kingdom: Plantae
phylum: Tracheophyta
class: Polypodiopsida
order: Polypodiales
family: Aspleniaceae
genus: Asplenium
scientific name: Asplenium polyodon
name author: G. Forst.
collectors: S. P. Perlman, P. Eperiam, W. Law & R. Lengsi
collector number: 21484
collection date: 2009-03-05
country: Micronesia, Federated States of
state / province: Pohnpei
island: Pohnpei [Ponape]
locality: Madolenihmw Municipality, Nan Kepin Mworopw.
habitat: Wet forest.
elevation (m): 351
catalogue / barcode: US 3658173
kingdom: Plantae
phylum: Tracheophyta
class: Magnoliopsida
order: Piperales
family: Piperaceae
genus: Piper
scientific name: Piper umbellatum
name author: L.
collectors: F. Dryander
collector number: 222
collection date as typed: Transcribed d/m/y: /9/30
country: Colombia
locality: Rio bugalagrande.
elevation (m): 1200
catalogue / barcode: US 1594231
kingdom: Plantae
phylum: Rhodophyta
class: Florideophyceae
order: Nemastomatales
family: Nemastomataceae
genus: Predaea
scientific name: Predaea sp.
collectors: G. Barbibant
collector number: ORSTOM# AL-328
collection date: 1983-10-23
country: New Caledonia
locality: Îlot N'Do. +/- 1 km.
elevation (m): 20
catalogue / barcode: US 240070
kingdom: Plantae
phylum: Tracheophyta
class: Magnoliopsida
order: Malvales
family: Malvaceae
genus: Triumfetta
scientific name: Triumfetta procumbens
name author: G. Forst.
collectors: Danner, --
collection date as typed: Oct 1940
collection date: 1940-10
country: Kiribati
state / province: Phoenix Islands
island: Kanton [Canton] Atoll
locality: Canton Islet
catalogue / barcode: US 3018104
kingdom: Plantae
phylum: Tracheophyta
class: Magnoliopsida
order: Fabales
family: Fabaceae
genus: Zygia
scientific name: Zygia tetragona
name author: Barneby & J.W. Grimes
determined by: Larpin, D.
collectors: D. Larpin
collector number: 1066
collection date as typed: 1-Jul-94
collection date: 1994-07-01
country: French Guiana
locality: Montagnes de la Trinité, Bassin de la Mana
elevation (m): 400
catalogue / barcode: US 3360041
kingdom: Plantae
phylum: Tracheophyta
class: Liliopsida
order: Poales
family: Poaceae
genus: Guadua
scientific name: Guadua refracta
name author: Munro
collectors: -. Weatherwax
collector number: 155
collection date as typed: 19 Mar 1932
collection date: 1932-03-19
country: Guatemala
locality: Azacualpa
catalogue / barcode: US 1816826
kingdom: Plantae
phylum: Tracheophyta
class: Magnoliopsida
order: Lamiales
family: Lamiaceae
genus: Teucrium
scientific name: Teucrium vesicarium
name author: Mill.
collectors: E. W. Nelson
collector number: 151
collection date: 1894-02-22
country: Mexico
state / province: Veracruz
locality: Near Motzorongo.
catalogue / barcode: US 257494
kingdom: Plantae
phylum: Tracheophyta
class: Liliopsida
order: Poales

▬▬▬▬▬▬

● **Goal**
Rewrite everything from the first line of the entries down to the line that contains "collector number: 222", substituting "taxon name" for "scientific name" and changing nothing else.

● **Final result**
kingdom: Plantae
phylum: Tracheophyta
class: Polypodiopsida
order: Polypodiales
family: Aspleniaceae
genus: Asplenium
taxon name: Asplenium polyodon
name author: G. Forst.
collectors: S. P. Perlman, P. Eperiam, W. Law & R. Lengsi
collector number: 21484
collection date: 2009-03-05
country: Micronesia, Federated States of
state / province: Pohnpei
island: Pohnpei [Ponape]
locality: Madolenihmw Municipality, Nan Kepin Mworopw.
habitat: Wet forest.
elevation (m): 351
catalogue / barcode: US 3658173
kingdom: Plantae
phylum: Tracheophyta
class: Magnoliopsida
order: Piperales
family: Piperaceae
genus: Piper
taxon name: Piper umbellatum
name author: L.
collectors: F. Dryander
collector number: 222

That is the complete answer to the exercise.